The budget presented by Kerala’s new UDF government is like an undercooked dish—it has all the ingredients, yet does not have the required flavour. Belying expectations of a paradigm shift, the budget has shied away from any concrete proposal to offset the structural squeeze on the economy, where committed expenditure has left very little room for capital spending. Armed with a massive mandate and a white paper that exposed an economy fraying at the edges, the government was expected to do much more.
However, credit must be given to Chief Minister V D Satheesan, who is also the finance minister, for finally confronting reality. By acknowledging that Kerala can no longer depend on the central government, he has chosen to walk a fiscal high-wire—balancing a suffocating treasury against the hopes of millions. Admitting you have a problem is a welcome first step. But the real question is how to address it. The structural math remains stubbornly rigid as 77 paise of every rupee the state earns is swallowed by salaries, pensions and interest payments. This budget barely does anything to address the burden.
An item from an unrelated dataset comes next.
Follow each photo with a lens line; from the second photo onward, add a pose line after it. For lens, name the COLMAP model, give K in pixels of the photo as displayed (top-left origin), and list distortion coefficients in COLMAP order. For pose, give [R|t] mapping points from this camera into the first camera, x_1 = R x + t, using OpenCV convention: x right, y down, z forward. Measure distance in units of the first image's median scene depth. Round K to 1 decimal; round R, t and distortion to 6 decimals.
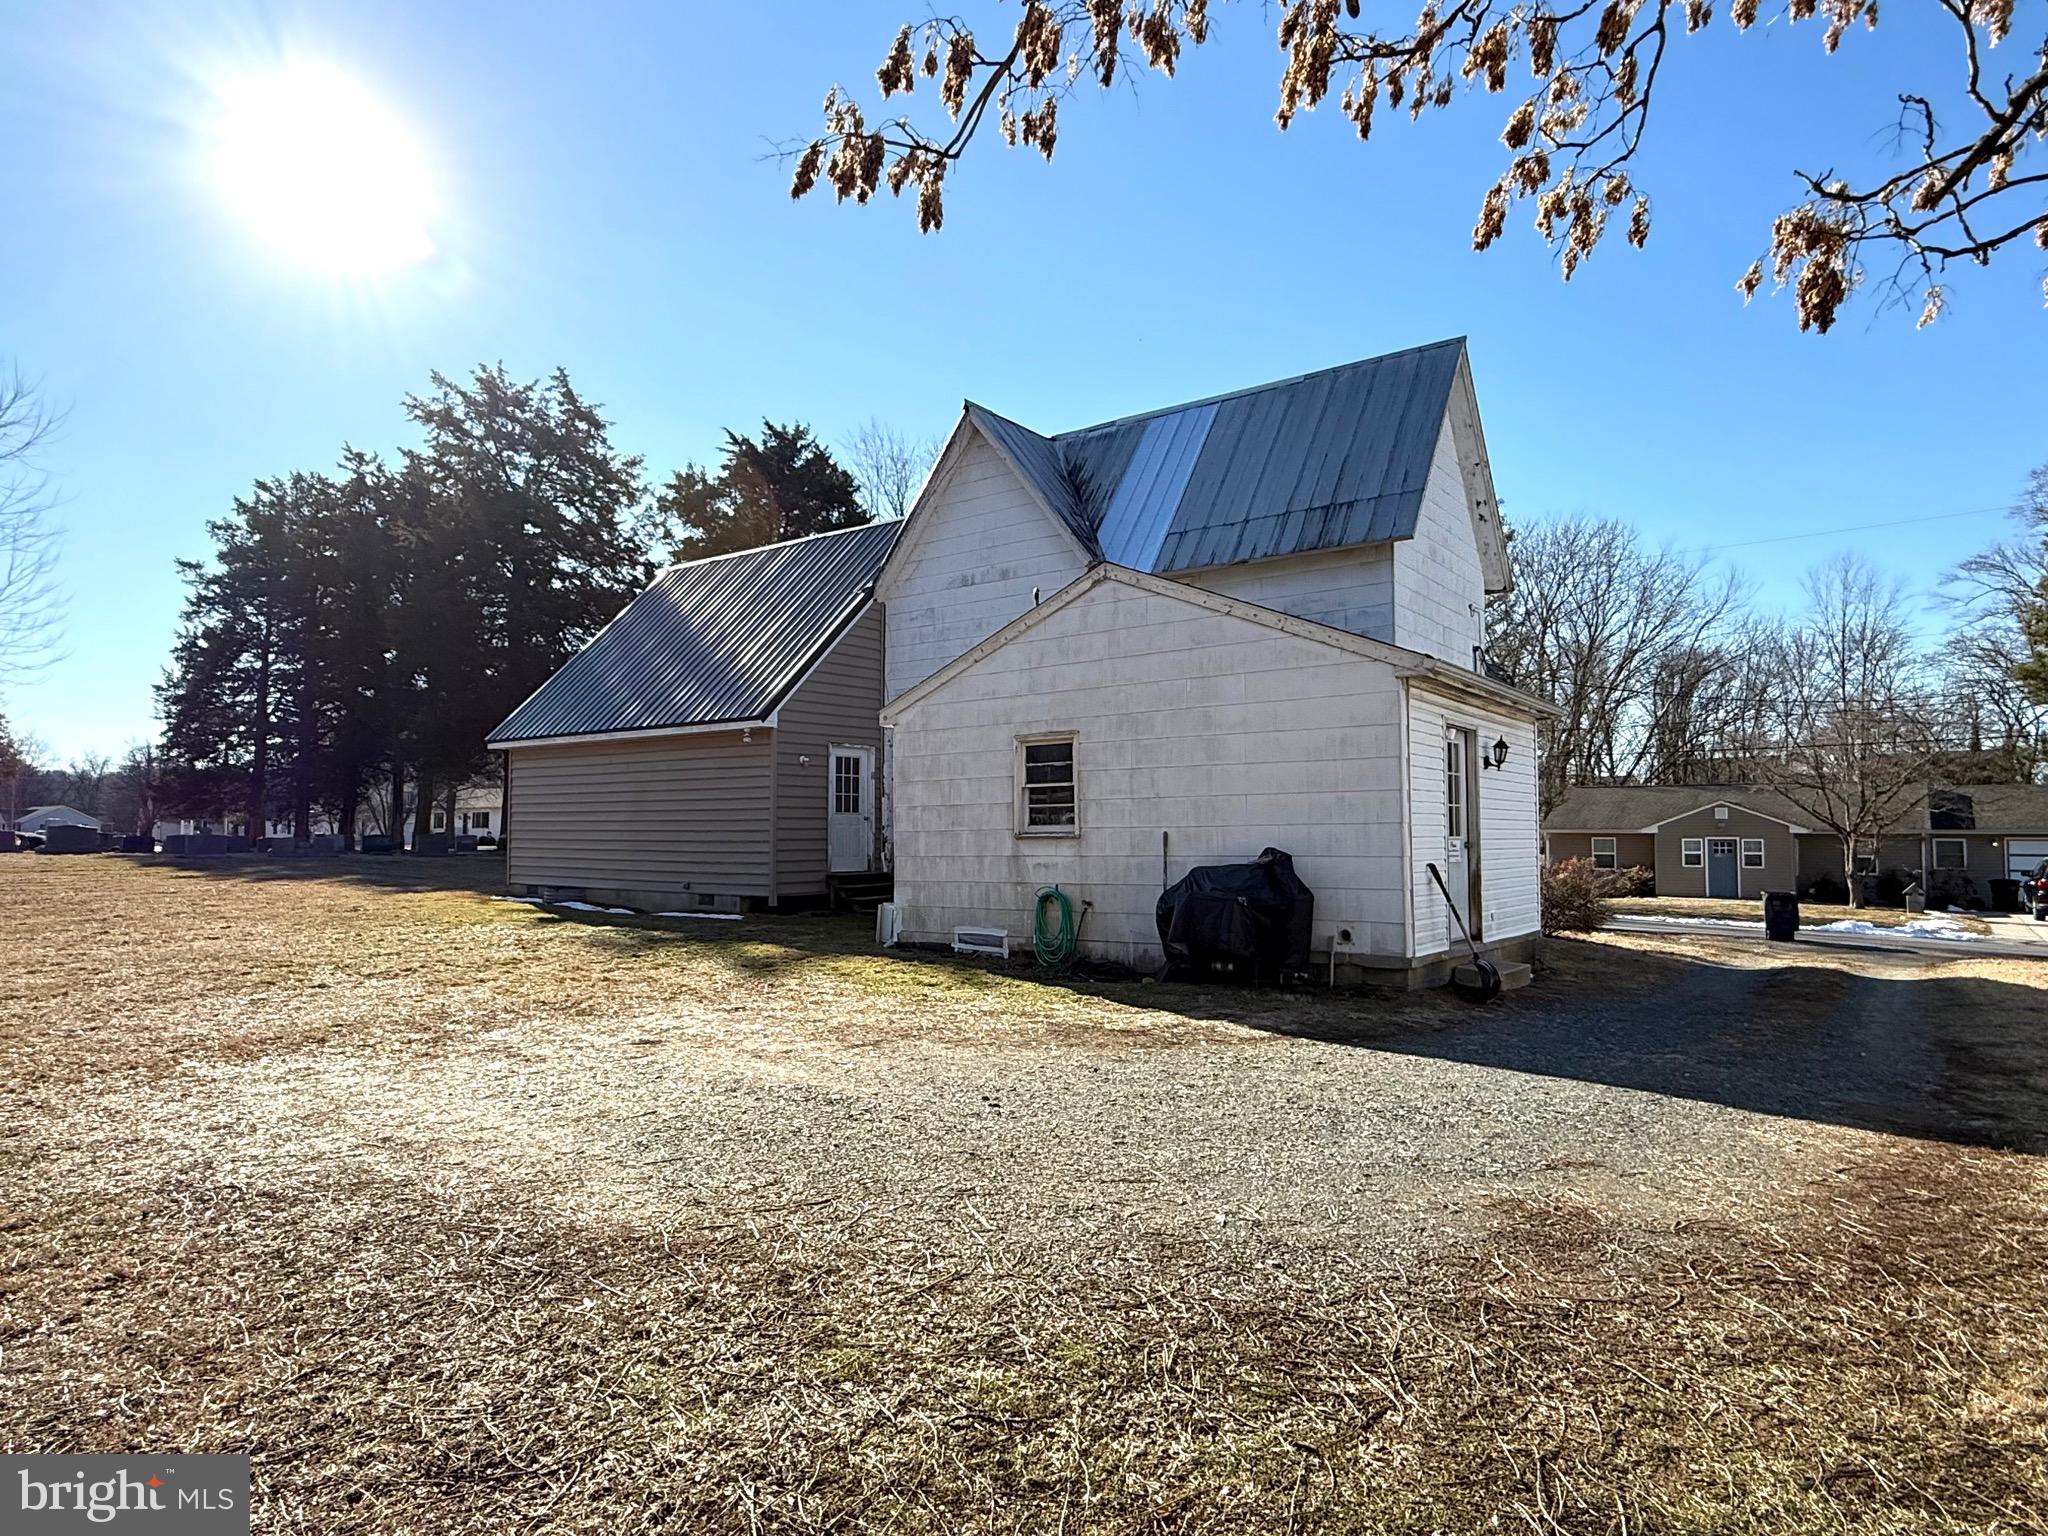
lens RADIAL K [[1170.1, 0, 1022.7], [0, 1170.1, 771.7], [0, 0, 1]] dist [0.000528, 0.001495]
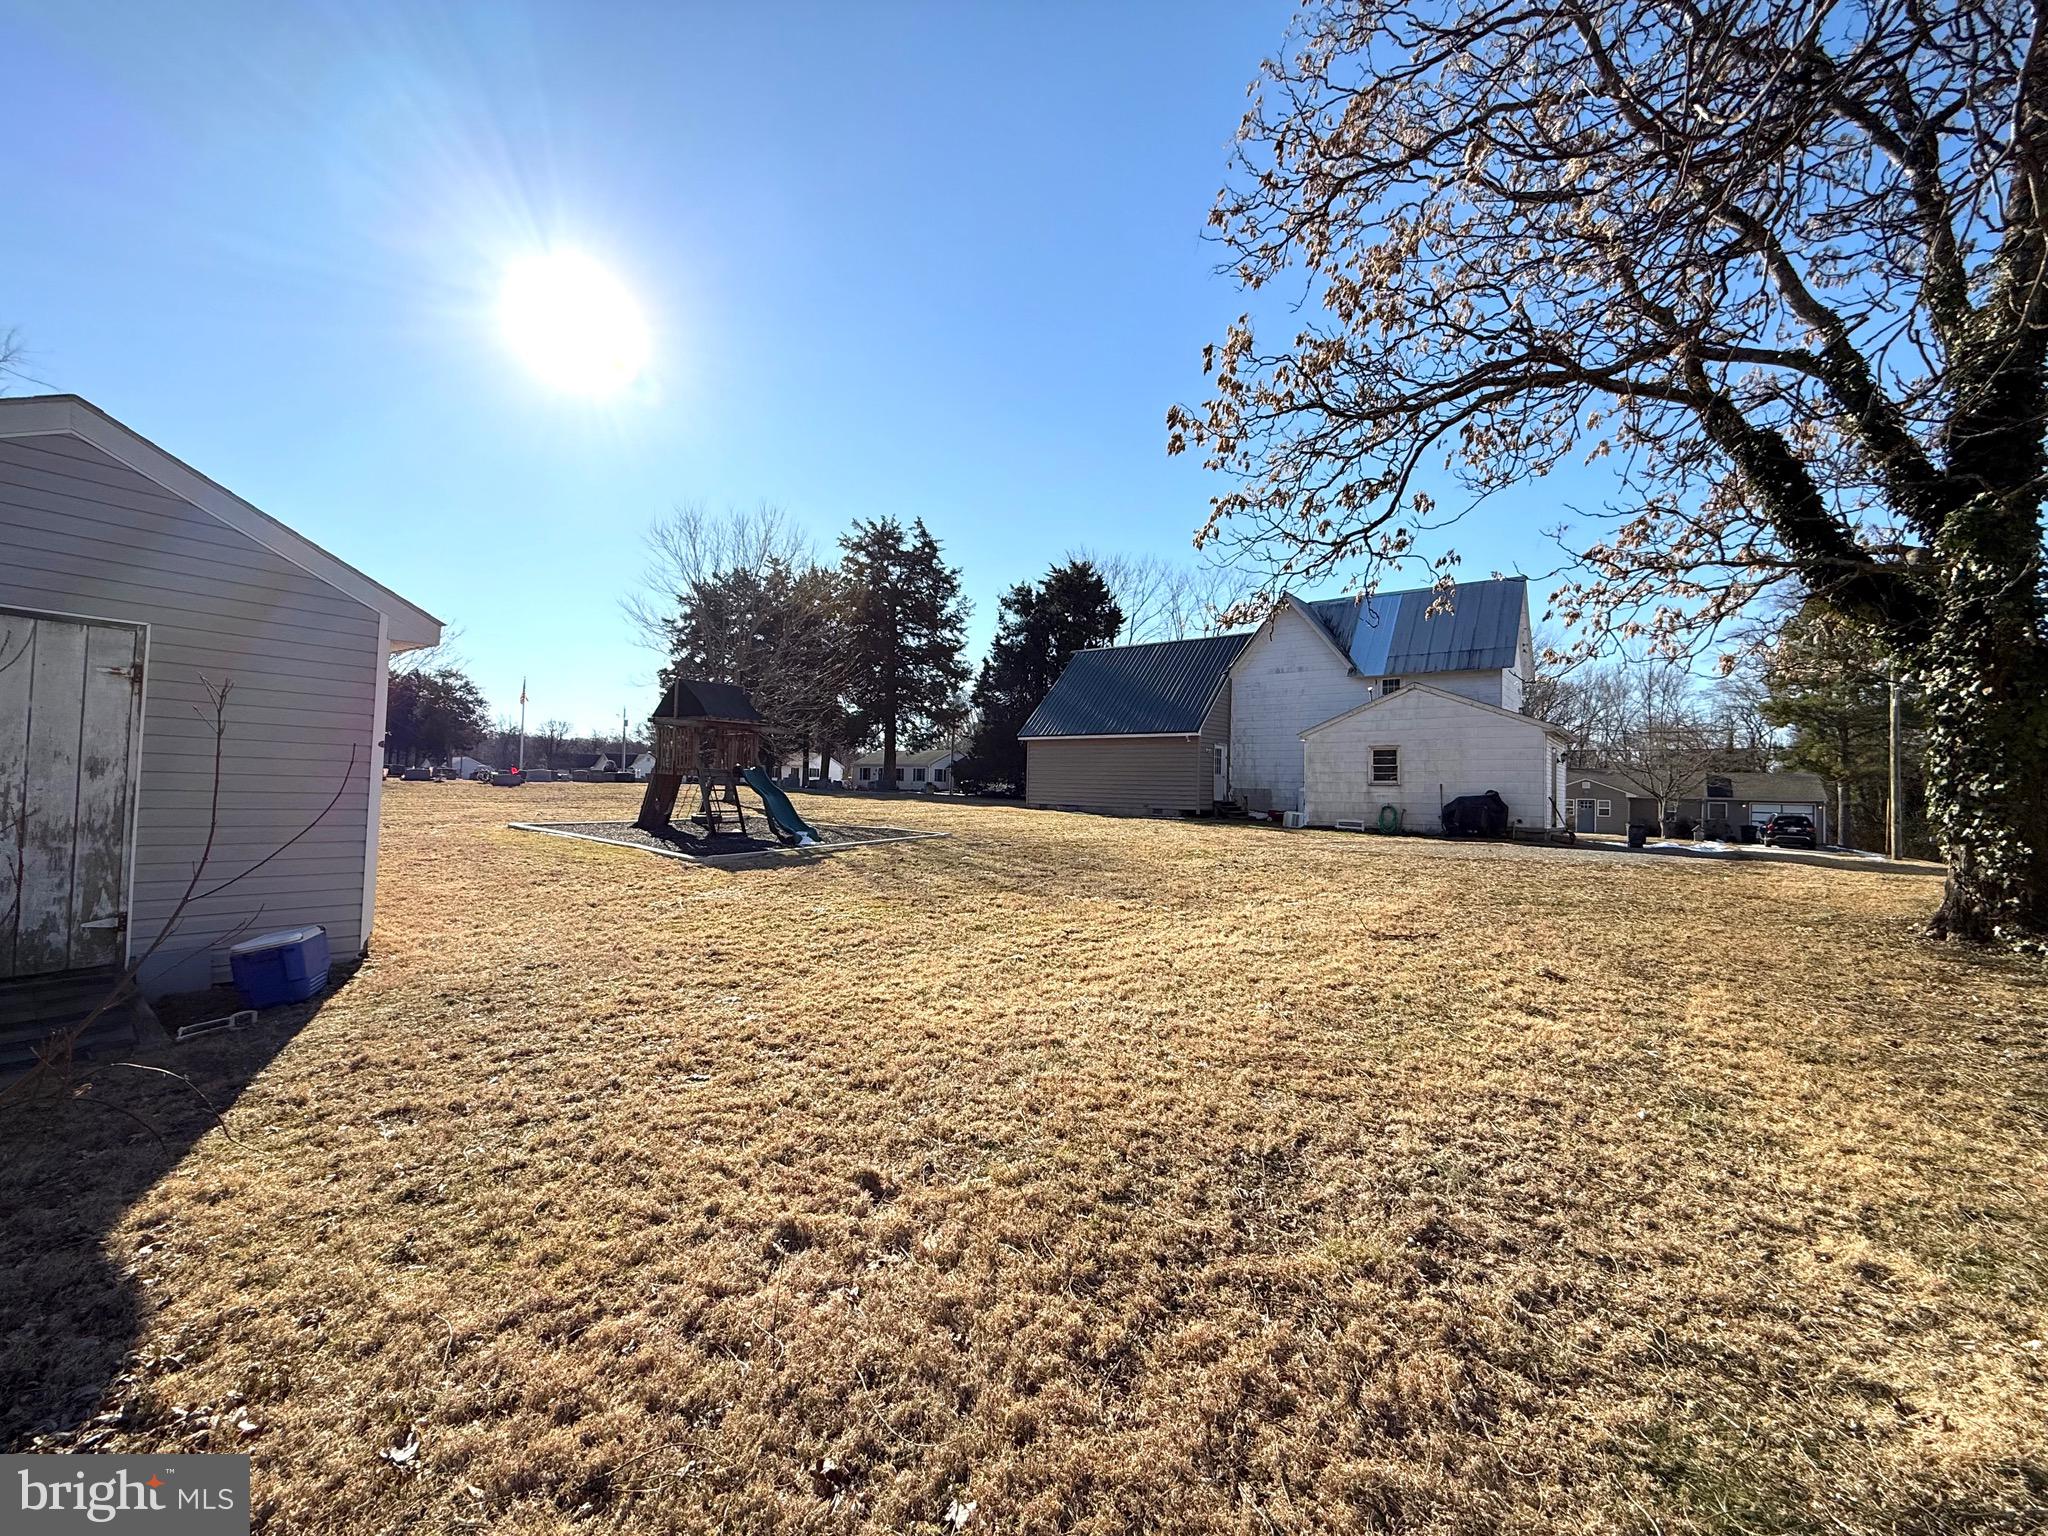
lens RADIAL K [[817.6, 0, 1028.2], [0, 817.6, 765.0], [0, 0, 1]] dist [0.000191, -0.000061]
pose [[0.999532, 0.020557, -0.022632, -0.220152], [-0.020099, 0.999592, 0.020277, -0.003266], [0.023040, -0.019813, 0.999538, -0.253936]]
On a positive note, it lays out a blueprint for growth, pivoting explicitly towards port-led development with an industrial corridor. It also prunes uncommitted spending and slashes the annual plan outlay by 15 percent to ₹30,370 crore. Crucially, this was achieved not through fresh resource generation, but by aggressively reshuffling allocations. The only genuinely new tax sits on low-alcohol beverages.
The new welfare guarantees sound generous, including free bus travel for women costing the state ₹600 crore, increased ASHA and Anganwadi honorariums, and the Oommen Chandy Health Insurance Scheme. Remarkably, none of this is funded by tax increases. Instead, the government is banking on targeted restructuring, AI-driven GST analytics to catch defaulters, and sin taxes. In a welcome move, the state has openly acknowledged the Kerala Infrastructure Investment Fund Board’s debt problem, ending years of fiscal deception.
The budget relies on private capital to expand the state’s economic horizons. While this can be a route out of the morass in the long run, it will take years to bear fruit. Meanwhile, until the shrinking revenue base is structurally widened and expenditures legally overhauled, the economy’s breathing room will continue to shrink with every passing fiscal. Kerala has embraced the truth; it still awaits the cure.